Passage –

— START —

While that statement is accurate in the context in which it is presented (on page 40 of the prior filing of the Form 10, Amendment No. 2), we were concerned that lifting this one statement and placing it in the Q&A absent the remaining context of page 40 could potentially be misleading to investors. Absent that context, a reader could reach the conclusion that we were stating that Northrop Grumman (the parent company) was required to fund capital expenditures that we (the shipbuilding business) were not able to fund ourselves. This is, essentially, inaccurate.
Where this statement was used on page 40, in the discussion of reasons for the spin-off, we used the term “Northrop Grumman” broadly, not to mean merely the parent legal entity named Northrop Grumman Corporation, but instead to refer to the entire span of the business to include the operating businesses. For the most part, Northrop Grumman utilizes a centralized system of approving capital investments by the operating businesses. The discussion on page 40 noted that in making the allocation of capital to its operating businesses, Northrop Grumman on occasion found it necessary and appropriate to select certain capital investments in support of the shipbuilding business as part of this centralized allocation process, even though there may have been other alternatives elsewhere in Northrop Grumman’s portfolio. Absent significant synergy between the shipbuilding business and its other businesses, Northrop Grumman considered that this constraint upon capital allocation might not be the optimal use of resources.
In that context, the sentence in question is accurate and, we believe, appropriate. In the brief synopsis in the Q&A, however, we believe the sentence could lead a reader to the misinterpretation described above. Northrop Grumman’s shipbuilding business has generated positive free cash flow (that is, cash provided by operations was more than sufficient to fund capital expenditures) in almost all of the individual years. In 2009, the exception to this statement, the year’s capital expenditures could readily have been funded by the shipbuilding business using cash generated in previous years, but for the fact that Northrop Grumman utilizes a centralized cash management system and had already “swept” that cash to a higher level entity. Thus, we believe the potential exists for a reader to reach an inaccurate conclusion if the statement was lifted from page 40 without the accompanying context and used on a standalone basis in the Q&A. We therefore ask that the Staff reconsider its request.
What is the Contribution?, page 6
Comment 2
We note your response to our prior comment eight. Refer to comment 15 in our prior comment letter to you dated November 10, 2010. Please revise to disclose the reason that you are transferring a portion of the proceeds of the HII Debt to NGSC or advise, in detail, as to why this information is not relevant to investors.

— END —

Required work –
a: According to the spin-off letter, in which year did the shipbuilding business's capital expenditures exceed its cash provided by operations?
b: Write the next part of the spin-off letter, starting after its final sentence.

Material provided –
— START —

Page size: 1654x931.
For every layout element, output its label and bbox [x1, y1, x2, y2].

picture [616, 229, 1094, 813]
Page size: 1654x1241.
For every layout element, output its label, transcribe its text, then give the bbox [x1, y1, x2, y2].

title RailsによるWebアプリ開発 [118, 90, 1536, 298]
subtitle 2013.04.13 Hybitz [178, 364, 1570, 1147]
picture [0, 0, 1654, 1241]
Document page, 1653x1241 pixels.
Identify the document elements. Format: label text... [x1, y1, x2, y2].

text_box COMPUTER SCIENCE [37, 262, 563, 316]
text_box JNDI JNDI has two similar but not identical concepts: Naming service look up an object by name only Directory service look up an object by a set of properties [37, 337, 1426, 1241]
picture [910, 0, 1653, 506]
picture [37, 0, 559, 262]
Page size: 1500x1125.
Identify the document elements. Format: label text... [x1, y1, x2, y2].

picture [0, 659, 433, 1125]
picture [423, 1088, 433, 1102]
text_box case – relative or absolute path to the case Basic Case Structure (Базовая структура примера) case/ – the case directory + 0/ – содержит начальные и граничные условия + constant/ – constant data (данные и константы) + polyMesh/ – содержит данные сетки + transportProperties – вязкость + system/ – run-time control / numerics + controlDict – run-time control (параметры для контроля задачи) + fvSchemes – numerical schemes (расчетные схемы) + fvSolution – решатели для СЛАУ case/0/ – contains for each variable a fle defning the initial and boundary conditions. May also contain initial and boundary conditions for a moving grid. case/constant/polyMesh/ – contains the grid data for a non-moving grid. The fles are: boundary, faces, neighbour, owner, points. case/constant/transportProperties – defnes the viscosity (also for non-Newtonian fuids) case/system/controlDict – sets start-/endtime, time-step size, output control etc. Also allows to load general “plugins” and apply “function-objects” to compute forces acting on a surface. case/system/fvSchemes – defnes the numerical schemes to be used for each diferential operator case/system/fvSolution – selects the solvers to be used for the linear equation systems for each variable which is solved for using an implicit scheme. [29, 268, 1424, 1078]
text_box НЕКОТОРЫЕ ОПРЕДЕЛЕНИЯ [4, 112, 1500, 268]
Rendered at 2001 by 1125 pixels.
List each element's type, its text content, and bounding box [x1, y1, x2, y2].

— END —

Answers for the tasks –
a: 2009

b:
Response 2
We are transferring a portion of the proceeds of the HII Debt to NGSC in order to pay off the outstanding amount due on intercompany notes between Northrop Grumman entities and NGSB (including one such note that was recently established in connection with the funds that we borrowed from NGSC to finance the tender offer for the GO Zone IRBs) and to provide Northrop Grumman with additional funds to partially offset the loss of future cash flows that it would likely have realized if not for the spin-off transaction. In light of the foregoing, the size of the Contribution was determined by Northrop Grumman

 


 

Mr. Justin Dobbie
January 18, 2011
Page 3
with the objective that we maintain a robust capital structure, which in Northrop Grumman’s view is consistent with a corporate credit rating in the BB/Ba rating category, and that we have liquidity (including cash balance and undrawn revolver capacity) sufficient to absorb significant unanticipated adverse events. We concur that this approach leaves HII with a robust capital structure and sufficient liquidity.
We believe that many of the elements that led to Northrop Grumman’s decisions regarding the Contribution will become apparent to investors once the debt structure and pro forma capitalization table are disclosed in the Form 10. To assist you in understanding what information the investor will see, we provide below a preliminary capitalization table that reflects the repayment of intercompany borrowings, the issuance of new indebtedness, the residual cash expected to be available to the business after the payment of the Contribution and our expected common stock and additional paid-in capital amounts . Although they reflect our current planning, the values in this table are subject to change. We will include the actual values in a subsequent amendment to the Form 10 after our bank and bond financing activities are complete, which we expect in mid-February.
                                 
    September 30, 2010
            Adjustments for   Adjustments    
    Historical   Tender   for Financing   Pro Forma
Cash and cash equivalents
                  $ 200 (1)   $ 200  
 
 
                               
Debt, including current and long-term
                               
Long-term debt
  $ 283     $ (178 )(3)   $ 1,778 (2)   $ 1,883  
Notes payable to parent
    537       178 (3)     (715 )(4)      
Accrued interest on notes payable to parent
    232               (232 )(4)      
 
Total debt
    1,052             831       1,883  
 
                               
Equity
                               
Parent’s equity in unit
    1,985       (2 )(3)     (1,983 )(4)      
Accumulated other comprehensive loss
    (498 )                     (498 )
Common stock (par value $1.00)
                    290 (4)     290  
Additional paid in capital
                    1,095 (4)     1,095  
 
Total equity
    1,487       (2 )     (598 )     887  
 
                               
 
Total Capitalization
  $ 2,539     $ (2 )   $ 233     $ 2,770  
 
(1)   Historically, cash received by us has been transferred to Northrop Grumman, and Northrop Grumman has funded our disbursement accounts on an as-needed basis. The pro forma cash and cash equivalents balance reflects net proceeds of $1,745 million from the HII Debt offering, less a Contribution of $1,545 million to Northrop Grumman. This remaining balance will be available for our general corporate purposes.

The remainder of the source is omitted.